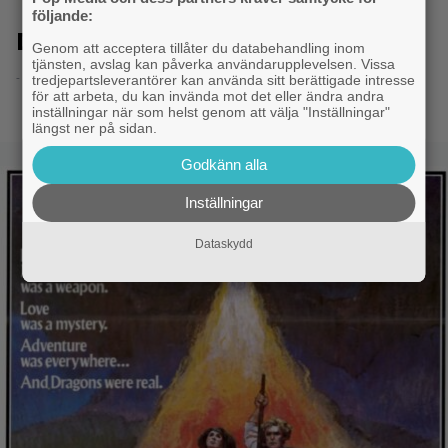
följande:
Dö, monster, dö!
Genom att acceptera tillåter du databehandling inom
tjänsten, avslag kan påverka användarupplevelsen. Vissa
- 8.6.2014 20:50
tredjepartsleverantörer kan använda sitt berättigade intresse
för att arbeta, du kan invända mot det eller ändra andra
inställningar när som helst genom att välja "Inställningar"
längst ner på sidan.
Godkänn alla
Inställningar
Dataskydd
..............................
- [EXERCISE] Give back exactly the lines from the one containing "tredjepartsleverantörer kan använda" through the end of the material above, and nothing else.

- [EXERCISE ANSWER]
tredjepartsleverantörer kan använda sitt berättigade intresse
för att arbeta, du kan invända mot det eller ändra andra
inställningar när som helst genom att välja "Inställningar"
längst ner på sidan.
Godkänn alla
Inställningar
Dataskydd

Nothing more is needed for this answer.